Sunday, December 12, 2010
KingCast about to school Defendants Ayotte, NH and Nashua GOP and Nashua PD on Federal authority to prevent Fundamental Right Discrimination: The Dormant Commerce Clause.
And the law is exactly as Plaintiff urged the Court to adopt earlier, distinguishing the Kay NH case because Plaintiff is not looking to participate, but rather to observe and to ask a few questions. See Invisible Empire of the Knights of the Ku Klux Klan, Maryland Chapter v. Town of Thurmont, MD. 700 F.Supp. 281 (1998) (at leagle). That case held that the NAACP -- much like the Kay Plaintiff -- cannot barge in and command a place on the dais, but that's just common sense. An excerpt from Thompson from a 4 Nov. 2010 Journal Entry that Defendants read:
Nor do plaintiffs challenge the Klan's right to hold private, members-only, segregated meetings on private property. Rather plaintiffs contend that the exclusion of individuals from a public rally on private property which is *203 authorized by, and may not be held without, a county-issued permit, is unconstitutional.

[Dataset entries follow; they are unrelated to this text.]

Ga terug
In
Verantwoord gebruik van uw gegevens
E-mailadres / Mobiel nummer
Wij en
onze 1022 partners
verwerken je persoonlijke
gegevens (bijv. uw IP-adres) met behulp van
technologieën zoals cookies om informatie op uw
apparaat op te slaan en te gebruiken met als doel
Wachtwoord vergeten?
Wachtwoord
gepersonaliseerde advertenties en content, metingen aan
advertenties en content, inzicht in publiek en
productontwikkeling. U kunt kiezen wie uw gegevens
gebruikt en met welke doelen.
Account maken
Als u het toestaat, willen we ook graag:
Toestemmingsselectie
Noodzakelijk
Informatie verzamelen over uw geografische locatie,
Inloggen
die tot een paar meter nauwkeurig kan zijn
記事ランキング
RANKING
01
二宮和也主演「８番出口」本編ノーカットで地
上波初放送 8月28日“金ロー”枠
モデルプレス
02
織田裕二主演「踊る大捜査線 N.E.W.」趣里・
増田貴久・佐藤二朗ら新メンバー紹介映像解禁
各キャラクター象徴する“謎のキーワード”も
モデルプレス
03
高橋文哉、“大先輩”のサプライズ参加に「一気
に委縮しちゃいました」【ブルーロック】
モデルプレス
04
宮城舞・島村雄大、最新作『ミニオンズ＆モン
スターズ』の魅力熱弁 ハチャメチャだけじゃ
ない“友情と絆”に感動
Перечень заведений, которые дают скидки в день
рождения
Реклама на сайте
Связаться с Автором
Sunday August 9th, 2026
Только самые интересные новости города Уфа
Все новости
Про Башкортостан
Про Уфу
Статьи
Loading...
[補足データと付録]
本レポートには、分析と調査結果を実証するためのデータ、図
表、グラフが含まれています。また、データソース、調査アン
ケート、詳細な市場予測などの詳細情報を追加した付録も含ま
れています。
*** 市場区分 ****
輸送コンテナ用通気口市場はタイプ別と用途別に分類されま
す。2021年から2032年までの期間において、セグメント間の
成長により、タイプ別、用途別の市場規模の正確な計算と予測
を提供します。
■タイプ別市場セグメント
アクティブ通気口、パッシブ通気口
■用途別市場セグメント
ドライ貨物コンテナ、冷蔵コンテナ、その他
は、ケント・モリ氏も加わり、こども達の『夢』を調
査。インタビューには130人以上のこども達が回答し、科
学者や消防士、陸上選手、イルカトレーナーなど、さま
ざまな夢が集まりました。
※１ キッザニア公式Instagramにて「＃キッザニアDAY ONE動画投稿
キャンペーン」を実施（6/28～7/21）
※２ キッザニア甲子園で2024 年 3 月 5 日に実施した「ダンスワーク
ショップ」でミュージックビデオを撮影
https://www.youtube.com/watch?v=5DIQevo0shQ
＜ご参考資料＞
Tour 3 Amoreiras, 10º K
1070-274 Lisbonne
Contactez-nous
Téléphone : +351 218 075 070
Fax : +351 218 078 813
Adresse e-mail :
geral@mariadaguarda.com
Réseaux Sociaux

That language virtually tracks the language set forth by Plaintiff from the podium at Oral Argument on the TRO but without explicit persuasive legal case citation, as Plaintiff had not yet read Thompson his common sense told him that such an argument is reasonable, and indeed it is reasonable. As to the level of State and Local permitting involved at all three facilities herein, it is substantial – food, liquor, beverage, lodging, entertainment -- and needs Discovery to fairly address, provided that the Court embraces the concept of fairness and equality.
As a New England Zoning and Entitlements manager Plaintiff has worked on some of the same projects (e.g. Omnipoint v. City of Nashua) as Defense Attorney Parent for OmniPoint, and he worked at the Crowne Plaza while he was suffering under a series of bogus, racially-motivated and failed prosecutions brought by Defendant Ayotte. Plaintiff is therefore aware of many permits and licenses involved, particularly at the Crowne Plaza and VFW locations, which of course makes it necessary to engage in discovery as to those matters, meaning that the Motion to Dismiss on the matter is entirely specious.
 As far as the type of Interstate Commerce involved, there is also of course a little thing called the Dormant Commerce Clause that Defendants might want to brush up on, giving the Federal Government powers to regulate activities involving Fundamental Rights. See generally Heart of Atlanta Motel Inc. v. United States, 379 U.S. 241 (1964).